Data for this task ::
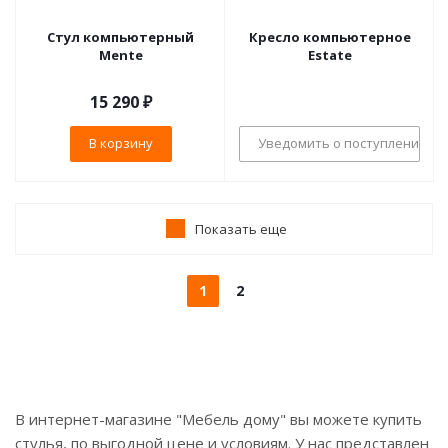
Стул компьютерный
Кресло компьютерное
Mente
Estate
15 290
₽
В корзину
Уведомить о поступлении
Показать еще
1
2
В интернет-магазине "Мебель дому" вы можете купить
стулья, по выгодной цене и условиям. У нас представлен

Task goal ::
From the material above, reproduce everything verbatim except the pictures.

Answer to the exercise ::
Стул компьютерный
Кресло компьютерное
Mente
Estate
15 290
₽
В корзину
Уведомить о поступлении
Показать еще
1
2
В интернет-магазине "Мебель дому" вы можете купить
стулья, по выгодной цене и условиям. У нас представлен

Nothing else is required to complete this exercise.